My mind jumped to another Christmas and another Christmas tree glowing in the dark. It was 1995 and that tree was in my wife’s hospital room. She was pregnant with our seventh child. Six months into the pregnancy there were complications and she nearly lost the baby. She was confined to bedrest. With six young children at home, rest there was impossible. She remained in the hospital for over a month. Since it was December her room was decorated with a tree. The wonderful staff even put presents under the tree for our children. We all visited Mom on Christmas morning for an hour, opening the presents then went home. At home our presents remained unopened, waiting for Mom’s return. On Christmas night, a friend from Church came to the house at 9 p.m. to babysit. I went to the hospital by myself for some alone time with my wife after the kids went to bed. There in the hospital room, in the soft light and silence, I held my wife in my arms, both of us praying for our child.

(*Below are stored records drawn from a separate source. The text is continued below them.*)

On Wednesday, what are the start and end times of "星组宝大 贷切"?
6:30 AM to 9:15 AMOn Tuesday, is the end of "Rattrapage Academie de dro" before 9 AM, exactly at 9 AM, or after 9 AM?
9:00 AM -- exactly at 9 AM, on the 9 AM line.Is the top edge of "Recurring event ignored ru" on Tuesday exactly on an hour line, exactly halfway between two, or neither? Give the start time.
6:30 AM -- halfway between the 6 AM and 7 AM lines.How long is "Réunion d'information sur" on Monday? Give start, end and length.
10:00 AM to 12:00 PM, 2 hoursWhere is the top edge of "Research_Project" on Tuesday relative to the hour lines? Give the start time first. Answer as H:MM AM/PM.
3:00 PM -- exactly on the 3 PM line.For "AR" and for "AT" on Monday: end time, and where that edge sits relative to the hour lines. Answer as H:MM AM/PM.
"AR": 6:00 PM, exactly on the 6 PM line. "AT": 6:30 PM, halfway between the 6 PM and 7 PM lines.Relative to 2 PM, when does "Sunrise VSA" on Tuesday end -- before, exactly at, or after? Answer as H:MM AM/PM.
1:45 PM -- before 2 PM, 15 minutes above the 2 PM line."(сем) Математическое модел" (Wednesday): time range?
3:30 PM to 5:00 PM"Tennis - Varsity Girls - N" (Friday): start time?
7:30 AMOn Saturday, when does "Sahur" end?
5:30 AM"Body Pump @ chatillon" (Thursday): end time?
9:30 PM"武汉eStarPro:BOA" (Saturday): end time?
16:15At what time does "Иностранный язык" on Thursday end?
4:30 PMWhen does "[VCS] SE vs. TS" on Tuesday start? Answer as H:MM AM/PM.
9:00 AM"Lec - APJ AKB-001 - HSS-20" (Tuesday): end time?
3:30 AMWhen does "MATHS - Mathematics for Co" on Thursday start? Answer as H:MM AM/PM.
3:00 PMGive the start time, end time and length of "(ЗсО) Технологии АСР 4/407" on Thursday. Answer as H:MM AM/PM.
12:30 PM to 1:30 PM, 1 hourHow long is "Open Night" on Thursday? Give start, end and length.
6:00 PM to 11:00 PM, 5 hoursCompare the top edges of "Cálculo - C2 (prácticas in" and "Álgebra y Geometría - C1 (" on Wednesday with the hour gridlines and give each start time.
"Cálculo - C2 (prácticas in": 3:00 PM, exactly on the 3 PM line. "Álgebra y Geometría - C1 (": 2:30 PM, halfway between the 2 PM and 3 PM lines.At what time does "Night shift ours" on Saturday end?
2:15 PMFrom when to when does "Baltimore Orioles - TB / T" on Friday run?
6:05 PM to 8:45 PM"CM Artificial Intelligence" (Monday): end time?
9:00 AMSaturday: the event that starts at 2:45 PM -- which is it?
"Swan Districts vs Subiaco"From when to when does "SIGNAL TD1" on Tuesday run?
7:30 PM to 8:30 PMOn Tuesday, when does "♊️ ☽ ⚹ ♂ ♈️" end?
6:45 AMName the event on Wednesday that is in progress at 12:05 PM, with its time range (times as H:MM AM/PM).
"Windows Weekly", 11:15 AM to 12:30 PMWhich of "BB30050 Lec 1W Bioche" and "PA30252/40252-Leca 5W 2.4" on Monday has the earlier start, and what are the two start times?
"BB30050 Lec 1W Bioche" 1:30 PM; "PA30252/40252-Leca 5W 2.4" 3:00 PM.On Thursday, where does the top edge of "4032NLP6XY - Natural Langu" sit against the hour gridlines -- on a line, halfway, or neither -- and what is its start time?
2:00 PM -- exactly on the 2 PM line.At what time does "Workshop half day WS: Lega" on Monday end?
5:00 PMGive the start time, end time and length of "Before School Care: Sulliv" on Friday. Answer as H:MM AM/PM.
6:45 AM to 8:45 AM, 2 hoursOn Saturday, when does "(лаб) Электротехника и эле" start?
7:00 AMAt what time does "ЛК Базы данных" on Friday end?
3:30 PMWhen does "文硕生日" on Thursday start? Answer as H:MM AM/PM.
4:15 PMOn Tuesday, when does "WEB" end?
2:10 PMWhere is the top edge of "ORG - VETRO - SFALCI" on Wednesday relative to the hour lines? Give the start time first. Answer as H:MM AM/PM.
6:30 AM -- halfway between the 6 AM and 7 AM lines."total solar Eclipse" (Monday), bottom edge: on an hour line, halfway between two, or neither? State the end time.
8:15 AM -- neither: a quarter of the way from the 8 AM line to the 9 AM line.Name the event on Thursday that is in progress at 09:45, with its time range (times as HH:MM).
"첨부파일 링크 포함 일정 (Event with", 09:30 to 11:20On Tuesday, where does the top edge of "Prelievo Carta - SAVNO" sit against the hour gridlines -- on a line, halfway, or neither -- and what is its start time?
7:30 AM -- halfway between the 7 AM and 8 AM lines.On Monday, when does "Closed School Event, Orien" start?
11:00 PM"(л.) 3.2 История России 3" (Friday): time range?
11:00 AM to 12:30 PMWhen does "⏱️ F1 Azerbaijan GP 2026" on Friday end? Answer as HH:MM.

Then my mind recalled Christmas 1999 and more flashing lights. They came from the firetrucks, ambulances and police in front of our home. We had a house fire on December 14, two days before our wedding anniversary and less than two weeks before Christmas. Everyone, even the pets, got out safe, but we were homeless for seven months while repairs were made.
If you recall there was a bit of a worldwide panic in 1999 as the Y2K bug was predicted to strike. Doomsayers predicted the worse. Utilities would stop working, banks would lose our assets and medical records would vanish. As a husband and father of eight, I felt it prudent to take some precautions just in case some of the scenarios played out. I began to stockpile non-perishable food in October. By December, I had added extra shelves to hold my growing larder. I also purchased extra propane cylinders to use with my camp stove so we could cook if the gas went out. For heat, I purchased a kerosene heater and we had plenty of blankets. Temperatures in central Pennsylvania can easily go to minus twenty degrees in December. As December arrived I was certain we could survive at least four weeks if Y2K did cause a disruption.
Those supplies were untouched by the fire as they were stockpiled in my garage and basement. The fire was confined to the upstairs. However while we were living away from our home burglars broke into it and took my food, a television set and even my hand tools.
Finding adequate housing for a family of ten is no easy task. The Red Cross put us up in a hotel the first few nights. They also gave us a voucher to use to buy necessities as we only escaped with the clothes on our backs. The only catch was we had to spend all the money in one trip. Imagine Walmart less than two weeks before Christmas, the store was a zoo. It took the ten of us three hours to push through the crowds with four shopping carts. We looked like the pioneers pushing west in a Conestoga wagon. Eventually, we found adequate housing in what was previously a convent.
On Christmas night 2014 I counted my blessings. Our son Joseph, our seventh child, was asleep in his room and our other children were also in bed. My wife was upstairs waiting for me. As I walked up the steps to our room I could not help but whisper a prayer of thanks. Joseph survived his crisis, the fire damage was repaired and the burglary was now just a story to tell. I had many reasons to say Merry Christmas.